4 http://www.marketsandmarkets.com/Market-Reports/healthcare-it-252.html Ideally, e-health should encompass medical informatics, public health and business, and include within its purview health services and information that are delivered and enhanced through the Internet and related technologies (Eysenbach, 2001). With the integration of tele-health technologies with the Internet, e-health has the potential to enhance the quality and value of health services delivery through improved efficiencies and diminished costs thereby developing new markets (Wen & Tan, 2003; Baur, Fehr, Mayer, Pawlu & Schaudel, 2011). In essence, e-health comes with the promise of improved quality care, greater safety, reduced costs, reduced medical errors, increased efficiency of information flow and most importantly, empowerment of healthcare consumers in their healthcare decisions (Walker, Pan, Johnston, Adler-Milstein, Bates & Middleton, 2005; Vishwanath & Scamurra, 2007; Tripathi et al, 2009; Ebel, George, Larsen, Neal, Shah & Shi, 2012).
Although e-health envisages endless possibilities for the healthcare industry, there are several barriers to its adoption, the most significant ones being those that come from the healthcare providers’ perspective. Some of the major barriers are high investment costs (Reed, 2007), uncertain returns on investment (Steele, 2006), loss of productivity (Clarke & Meiris, 2006) and, most significantly, misalignment of incentives (Glaser, 2007). Overcoming these deterrents is crucial because healthcare providers are supposedly the harbingers of the future of e-health. If the barriers faced by them go unresolved, their participation and cooperation cannot be secured. As a result, the ideal of a patient-centric e-health system may not materialise.
Currently, healthcare providers may feel that they are unduly burdened with the responsibility of promoting e-health through investments in Electronic Health Records (EHR) systems.
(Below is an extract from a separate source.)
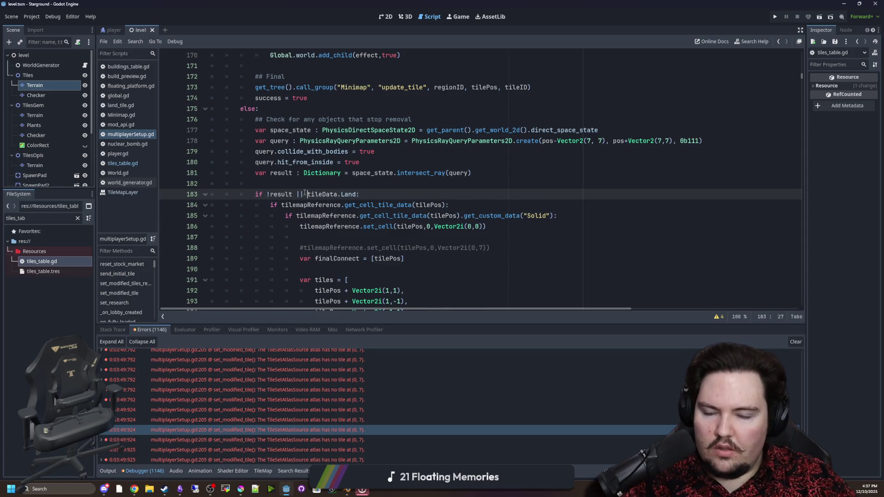
click(339, 194)
key(Up)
This may be because building such a system would obviously require huge investments and maintenance costs of equal magnitude. Further, costs may also come in the form of licensing and upgrading fees from time to time. Despite such investments, there is no guarantee of returns, however, owing to a lack of demonstrable evidence for the long term sustainability of an e-health system (productivity paradox). While the investment in EHRs is considerable - not only in terms of direct costs but also in terms of the time spent on staff training and the consequent loss of productivity, the returns on such investments may often be disappointingly low to warrant any justification.
To create a patient-centric e-health network, the combined power of technology and the Internet must be harnessed to foster a totally ’connected‘ health network that encompasses all the key stakeholders, and provides a common platform for interfaces and transactions among them, seamlessly connecting them in the process, for an exchange and reuse of health information. Since such a network is in fact an interconnected ‘network of networks’ that delivers a product or service through both competition and cooperation, it can be thought of as a ‘business ecosystem’. James Moore, who pioneered the concept in 1996, describes the ecosystem as being made up of “customers, market intermediaries (including agents and channels, and those who sell complementary products and services), suppliers, and of course, oneself” (Kandiah & Gossain, 1998, p. 29). In addition, such an ecosystem should be able to create value for its customers by providing additional information, goods, and services, through the use of the Internet and related technologies (Kandiah & Gossain, 1998). The type of patient-centric e-health network envisaged in this monograph may be said to have the attributes that characterize a business ecosystem and may henceforth be referred to as an “e-health ecosystem”.
Such an ecosystem may however be a difficult proposition in the current lopsided scenario where one stakeholder in particular, namely the healthcare provider, views itself as creating more value than it can capture from the network, with the other stakeholders benefiting more from the value created, a phenomenon known as the “tragedy of the commons”.
A patient-centric e-health network is also expected to reduce information gaps in the provider-patient relationship, benefitting patients and empowering them in their healthcare decisions and choices. Such an outcome may not be desirable for healthcare providers who have been traditionally leveraging this information gap (information asymmetry) to their advantage. And given the huge investments they need to make in order to progress into e-health, they may feel that it is neither logical nor reasonable to have to share the benefits of their investments with others including patients.
Even though some healthcare providers may seem willing to share their patients’ health data over the network, they may only want to do so within a private network. A private network is an arrangement entered into by players (strategic decision makers) for mutual benefits. Data is strictly shareable only within the network thus restricting patients’ healthcare choices to such players as are part of the network (information blocking).
Issues (dilemmas) such as the ones discussed above have not, as yet, been addressed and resolved to the satisfaction of healthcare providers. In this context, research has an important role to play inasmuch as it can establish the fact that a patient-centric e-health network may be feasible provided that certain conditions are met. To resolve these issues, appropriate trade-offs between conflicting notions such as fairness and efficiency must be achieved for every key player in the e-health network, particularly the healthcare provider. Fairness in this context would mean the pay-off received by a player proportionate to its contribution to the achievement of the total output, whereas efficiency would mean the benefits resulting from reduced information asymmetries.